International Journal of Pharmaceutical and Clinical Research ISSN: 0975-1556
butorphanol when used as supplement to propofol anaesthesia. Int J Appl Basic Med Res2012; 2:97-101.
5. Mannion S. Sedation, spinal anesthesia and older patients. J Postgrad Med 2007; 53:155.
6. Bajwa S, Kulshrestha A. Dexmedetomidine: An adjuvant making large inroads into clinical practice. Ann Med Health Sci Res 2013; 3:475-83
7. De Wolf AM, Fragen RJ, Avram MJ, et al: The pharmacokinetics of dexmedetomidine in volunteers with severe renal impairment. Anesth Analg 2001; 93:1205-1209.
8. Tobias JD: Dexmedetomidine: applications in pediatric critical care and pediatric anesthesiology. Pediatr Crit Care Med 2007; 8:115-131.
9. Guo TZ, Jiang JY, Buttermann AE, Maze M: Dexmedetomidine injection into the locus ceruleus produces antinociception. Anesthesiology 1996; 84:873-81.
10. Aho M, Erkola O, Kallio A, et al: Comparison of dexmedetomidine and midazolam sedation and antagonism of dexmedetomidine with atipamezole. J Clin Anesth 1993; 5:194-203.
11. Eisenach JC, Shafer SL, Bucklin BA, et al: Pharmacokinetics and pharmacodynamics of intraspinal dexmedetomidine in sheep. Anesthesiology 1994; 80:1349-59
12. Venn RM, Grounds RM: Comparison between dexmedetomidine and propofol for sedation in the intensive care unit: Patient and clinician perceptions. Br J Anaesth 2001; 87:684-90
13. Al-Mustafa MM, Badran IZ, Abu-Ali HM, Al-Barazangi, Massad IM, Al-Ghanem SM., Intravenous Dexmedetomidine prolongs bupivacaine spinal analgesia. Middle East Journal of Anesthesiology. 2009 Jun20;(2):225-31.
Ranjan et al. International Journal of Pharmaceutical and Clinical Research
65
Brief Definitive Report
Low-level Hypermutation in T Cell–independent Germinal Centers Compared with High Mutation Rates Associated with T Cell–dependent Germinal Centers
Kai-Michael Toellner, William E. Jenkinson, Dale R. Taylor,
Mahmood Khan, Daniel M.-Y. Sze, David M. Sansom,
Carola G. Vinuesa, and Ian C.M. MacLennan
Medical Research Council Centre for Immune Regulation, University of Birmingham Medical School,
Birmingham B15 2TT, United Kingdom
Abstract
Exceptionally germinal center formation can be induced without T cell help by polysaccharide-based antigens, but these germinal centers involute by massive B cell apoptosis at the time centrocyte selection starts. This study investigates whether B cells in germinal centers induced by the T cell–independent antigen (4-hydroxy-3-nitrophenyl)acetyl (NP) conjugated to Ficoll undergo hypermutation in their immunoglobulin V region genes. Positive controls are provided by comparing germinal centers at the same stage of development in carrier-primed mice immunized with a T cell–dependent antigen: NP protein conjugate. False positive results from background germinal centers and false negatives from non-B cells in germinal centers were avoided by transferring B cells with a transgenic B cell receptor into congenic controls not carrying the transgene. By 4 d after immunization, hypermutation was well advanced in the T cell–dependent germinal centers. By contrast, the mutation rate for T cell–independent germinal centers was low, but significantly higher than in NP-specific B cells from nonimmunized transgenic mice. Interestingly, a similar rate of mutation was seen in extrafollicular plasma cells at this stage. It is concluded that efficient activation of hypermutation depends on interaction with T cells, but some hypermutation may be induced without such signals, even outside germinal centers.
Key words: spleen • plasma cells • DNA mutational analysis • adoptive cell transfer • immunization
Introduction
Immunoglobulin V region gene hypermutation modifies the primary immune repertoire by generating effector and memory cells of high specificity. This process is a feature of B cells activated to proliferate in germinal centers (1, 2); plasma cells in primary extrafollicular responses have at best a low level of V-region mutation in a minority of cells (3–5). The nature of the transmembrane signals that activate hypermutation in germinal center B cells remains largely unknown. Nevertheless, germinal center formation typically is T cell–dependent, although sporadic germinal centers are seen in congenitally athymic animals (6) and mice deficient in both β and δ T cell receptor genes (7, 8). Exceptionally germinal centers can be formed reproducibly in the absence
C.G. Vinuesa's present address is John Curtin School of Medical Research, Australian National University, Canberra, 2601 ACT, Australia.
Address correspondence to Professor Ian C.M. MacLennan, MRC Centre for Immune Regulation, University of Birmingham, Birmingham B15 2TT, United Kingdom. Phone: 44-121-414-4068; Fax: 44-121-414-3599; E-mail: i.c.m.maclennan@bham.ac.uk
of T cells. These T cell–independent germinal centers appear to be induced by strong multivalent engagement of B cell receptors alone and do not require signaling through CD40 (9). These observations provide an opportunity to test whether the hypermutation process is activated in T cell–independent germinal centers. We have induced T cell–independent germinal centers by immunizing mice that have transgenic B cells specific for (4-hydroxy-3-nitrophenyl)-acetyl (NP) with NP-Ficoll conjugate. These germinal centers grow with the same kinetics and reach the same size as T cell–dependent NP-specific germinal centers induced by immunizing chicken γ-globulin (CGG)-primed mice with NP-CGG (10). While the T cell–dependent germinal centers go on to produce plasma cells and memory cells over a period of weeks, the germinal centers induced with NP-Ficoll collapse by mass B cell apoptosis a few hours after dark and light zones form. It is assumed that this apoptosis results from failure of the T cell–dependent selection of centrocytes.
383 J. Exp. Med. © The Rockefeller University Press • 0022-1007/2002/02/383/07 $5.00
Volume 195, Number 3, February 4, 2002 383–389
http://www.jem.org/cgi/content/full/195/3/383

#### TASK GOAL:
If a line in the material holds "care", copy it.

#### EXPECTED OUTPUT:
8. Tobias JD: Dexmedetomidine: applications in pediatric critical care and pediatric anesthesiology. Pediatr Crit Care Med 2007; 8:115-131.
12. Venn RM, Grounds RM: Comparison between dexmedetomidine and propofol for sedation in the intensive care unit: Patient and clinician perceptions. Br J Anaesth 2001; 87:684-90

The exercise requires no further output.